Svastica
svà-sti-ca
Significato Antico simbolo magico-religioso; simbolo assunto dai movimenti antisemiti nazisti
Etimologia dal sanscrito svastika स्वस्तिक , ‘oggetto di buon auspicio’.
Parola pubblicata il 02 Novembre 2018
Sanscrito italiano - con Mauro Aresu
Parole sanscrite entrate in italiano, parole italiane che richiamano il sanscrito: dopo il ciclo sulle figure retoriche, Mauro Aresu, giovane studente di lettere classiche, ci propone un tuffo in una delle interazioni linguistiche più fascinose, fra mode contemporanee e suggestioni primigenie.
Difficile a credersi, ma è davvero così. La svastica era davvero un segno di buon auspicio. Ora, riuscirete sicuramente tutti a immaginarvene una: una croce a quattro bracci di uguale lunghezza terminanti con uncini verso destra o sinistra. Ed è proprio da questa immagine mentale che dobbiamo partire per provare a rintracciare le origini di questo simbolo e del suo significato.
È opinione diffusa che la svastica sia, nell’ambito dell’Induismo, rappresentazione del sole e del suo corso (quando gli uncini son rivolti a destra; se rivolti a sinistra, il simbolo prende il nome di sauvastika e rappresenta invece la notte). Ecco perché il suo significato benevolo: il sole è ovviamente legato alla prosperità e alla positività. Dico che questa è opinione diffusa poiché un certo Sir Alexander Cunningham (1814-1893), considerato uno dei fondatori dell’archeologia indiana, avanzò un’altra ipotesi: egli vide nel simbolo un monogramma delle parole su सु (‘bene’) e asti अस्ति (la terza persona singolare del verbo essere al presente indicativo), quindi un simbolo contenente parole benefiche.
Qualsiasi sia l’origine, il simbolo è attestato in svariate civiltà, non solo in quella indiana, ma è dal nome che ha in essa che noi ricaviamo il termine per definirlo. Ma come si è passati dal bel simbolo solare alla svastica tristemente nota a tutti?

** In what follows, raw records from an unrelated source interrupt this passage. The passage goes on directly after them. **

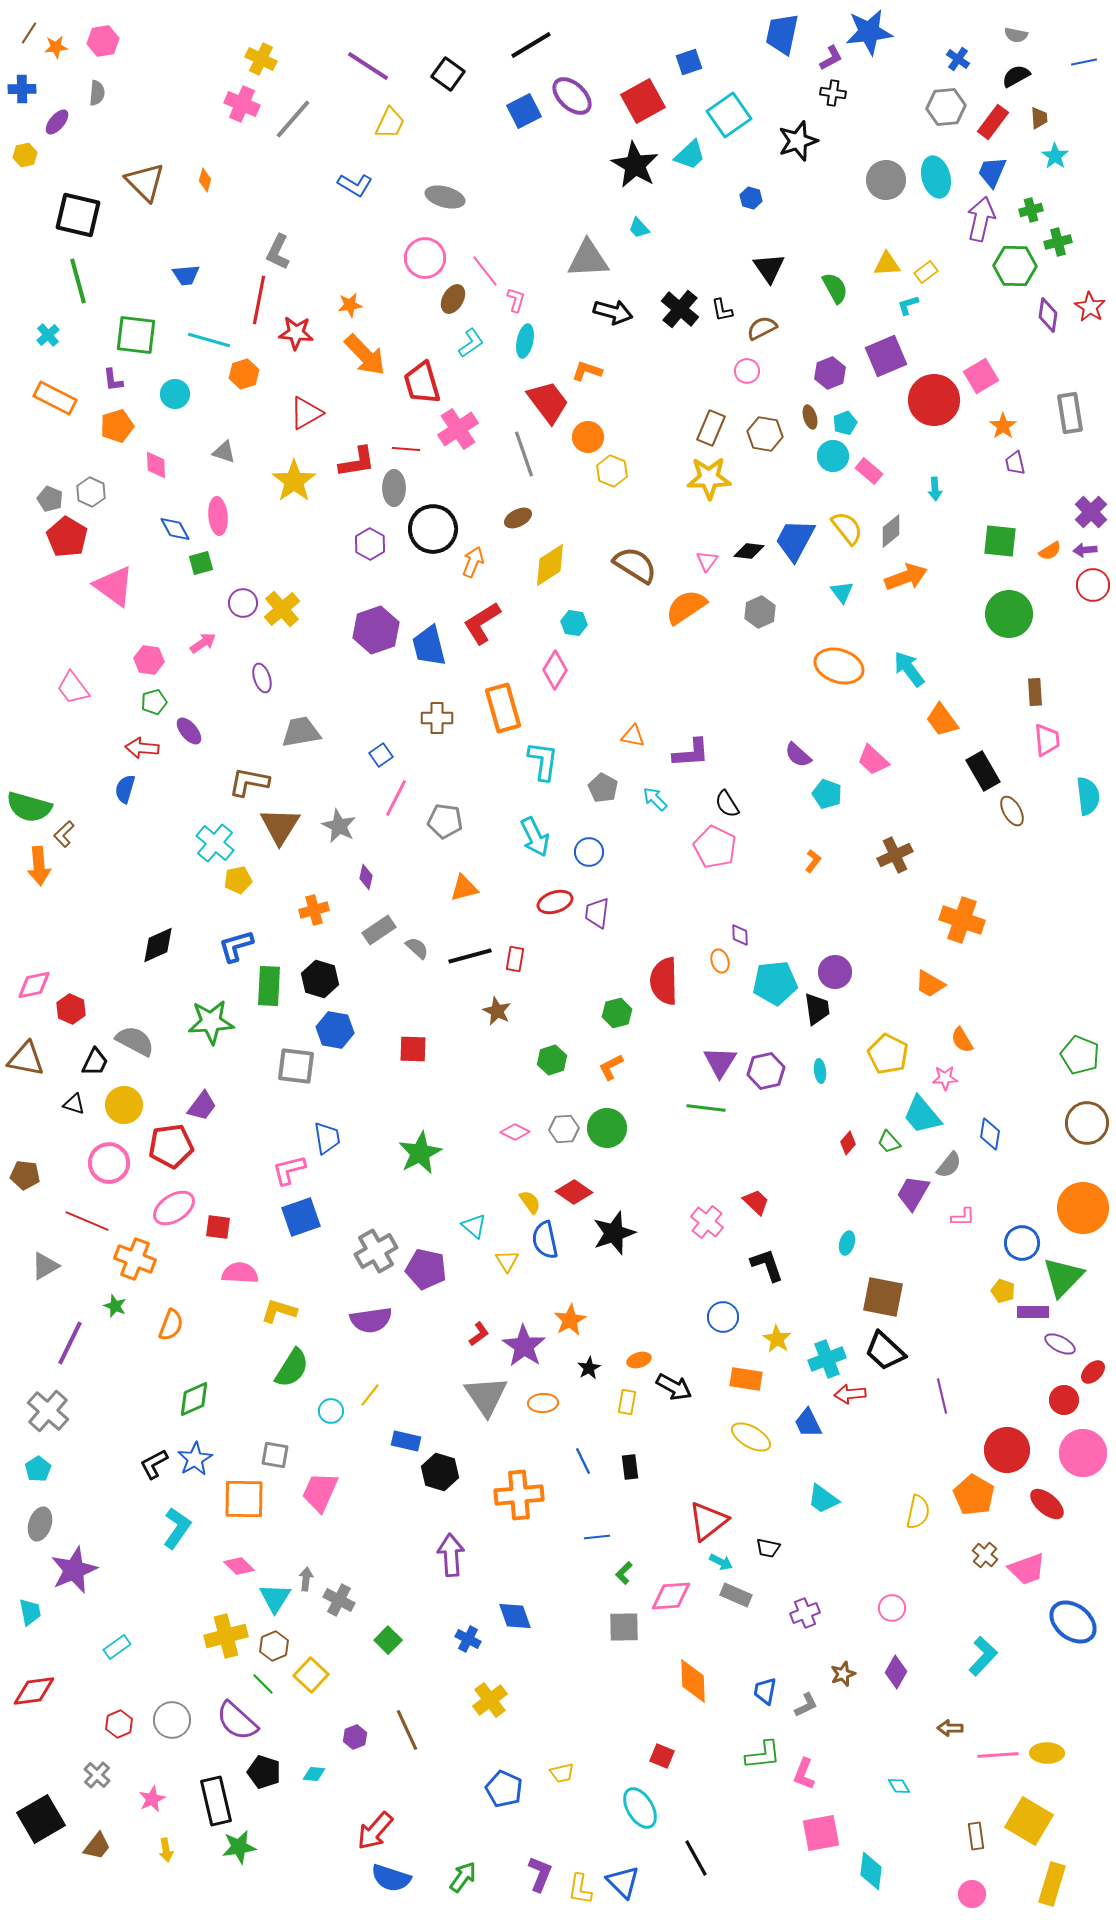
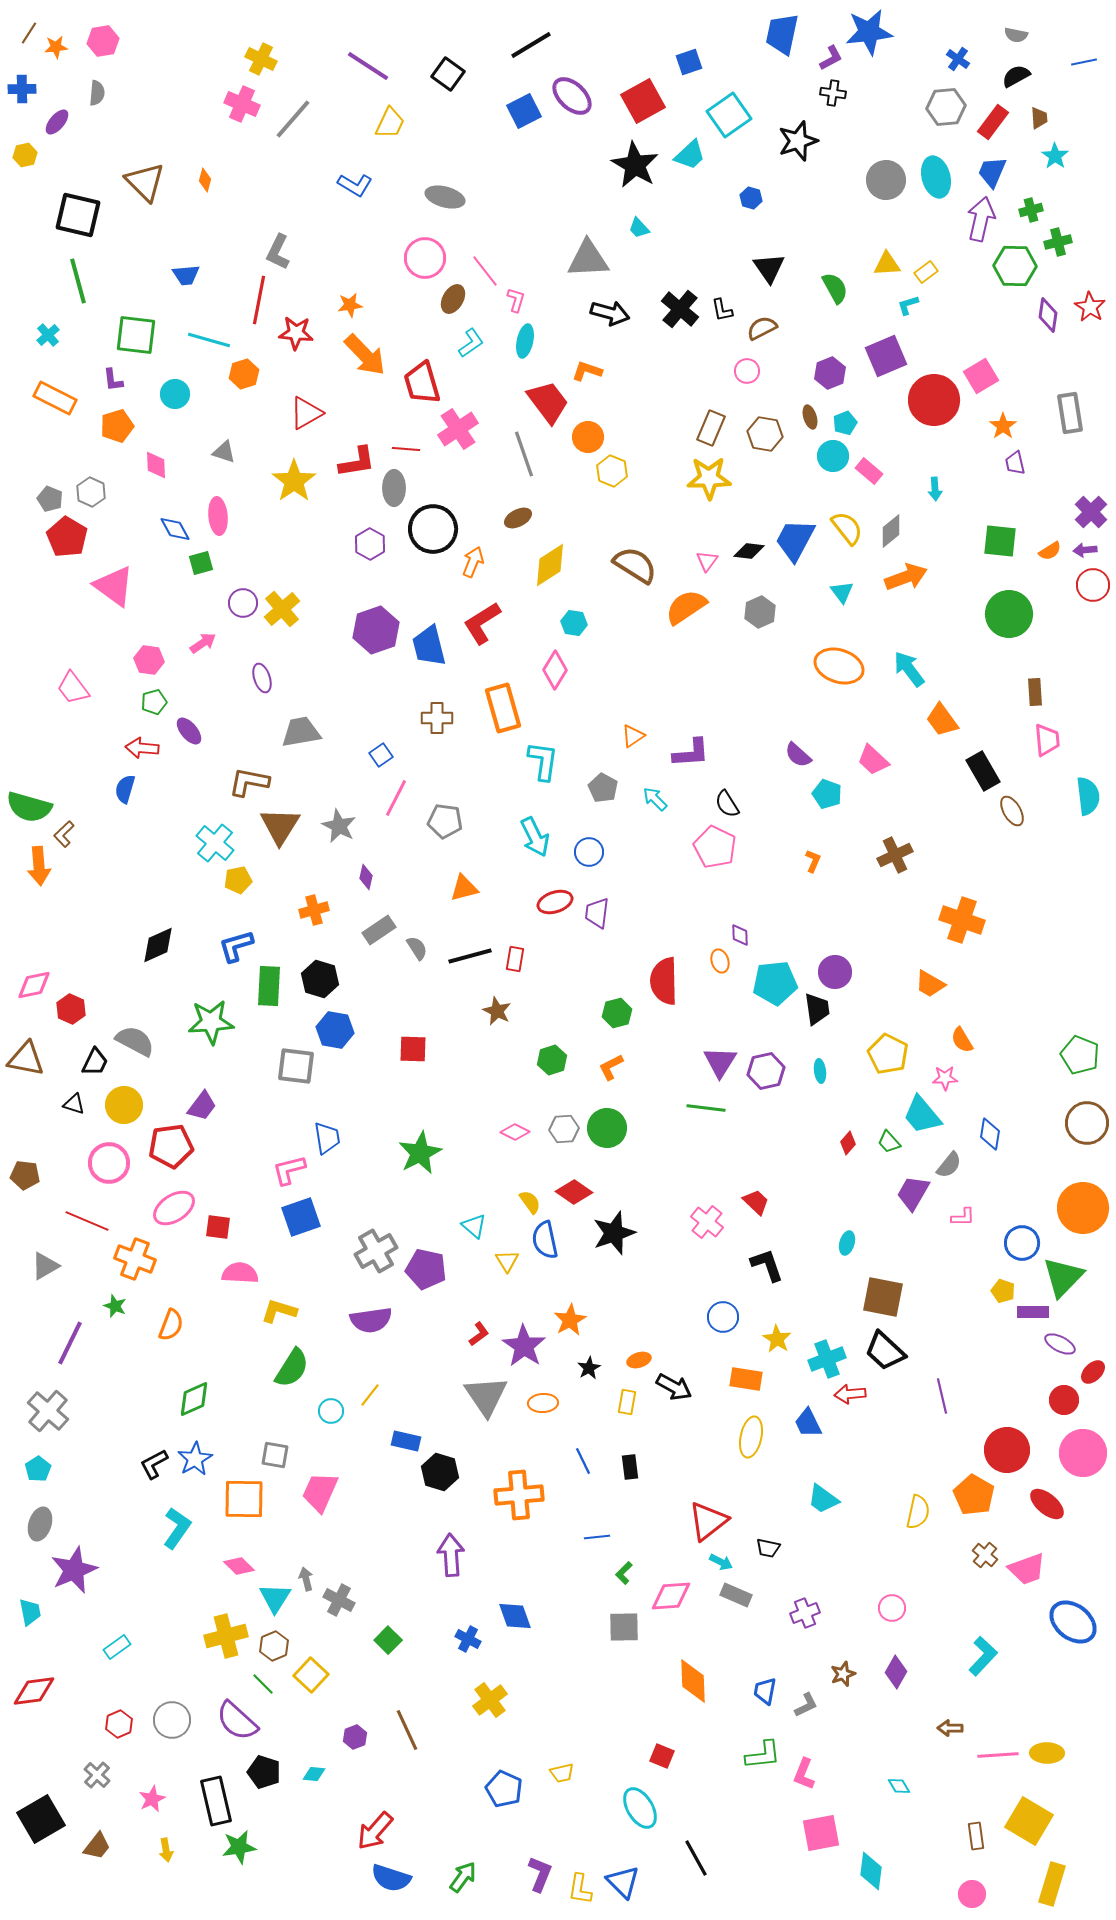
black arrow at (613, 312): moved 3 px left, 1 px down
orange triangle at (633, 736): rotated 45 degrees counterclockwise
orange L-shape at (813, 861): rotated 15 degrees counterclockwise
gray semicircle at (417, 948): rotated 15 degrees clockwise
yellow ellipse at (751, 1437): rotated 72 degrees clockwise
gray arrow at (306, 1579): rotated 20 degrees counterclockwise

All’inizio del ventesimo secolo, la svastica era un simbolo largamente usato con la sua accezione positiva. Il boom di notorietà fu dovuto alle scoperte che l’archeologo Heinrich Schliemann fece, alla fine del secolo precedente, durante i suoi scavi alla ricerca della perduta città di Troia: dopo aver rinvenuto dei manufatti con la svastica (che, appunto, era un simbolo condiviso da tantissime popolazioni, indoeuropee e no), ricollegò il simbolo a quello che aveva visto in reperti rinvenuti vicino al fiume Oder, in Germania. Una cosa tira l’altra, e la svastica fu vista come anello di congiunzione tra gli antenati dei tedeschi, gli eroi greci e gli Indiani del tempo dei Veda. Un simbolo degno della razza ariana (termine usato allora per designare i protoindoeuropei che si riteneva erroneamente avessero origine nell’Europa del nord).
Poco importa il significato originario: sciaguratamente questo termine (e il simbolo a esso corrispondente) è macchiato in maniera indelebile, e per quanto bella, l’idea di una rivendicazione della svastica e della sua primitiva bellezza è forse irraggiungibile.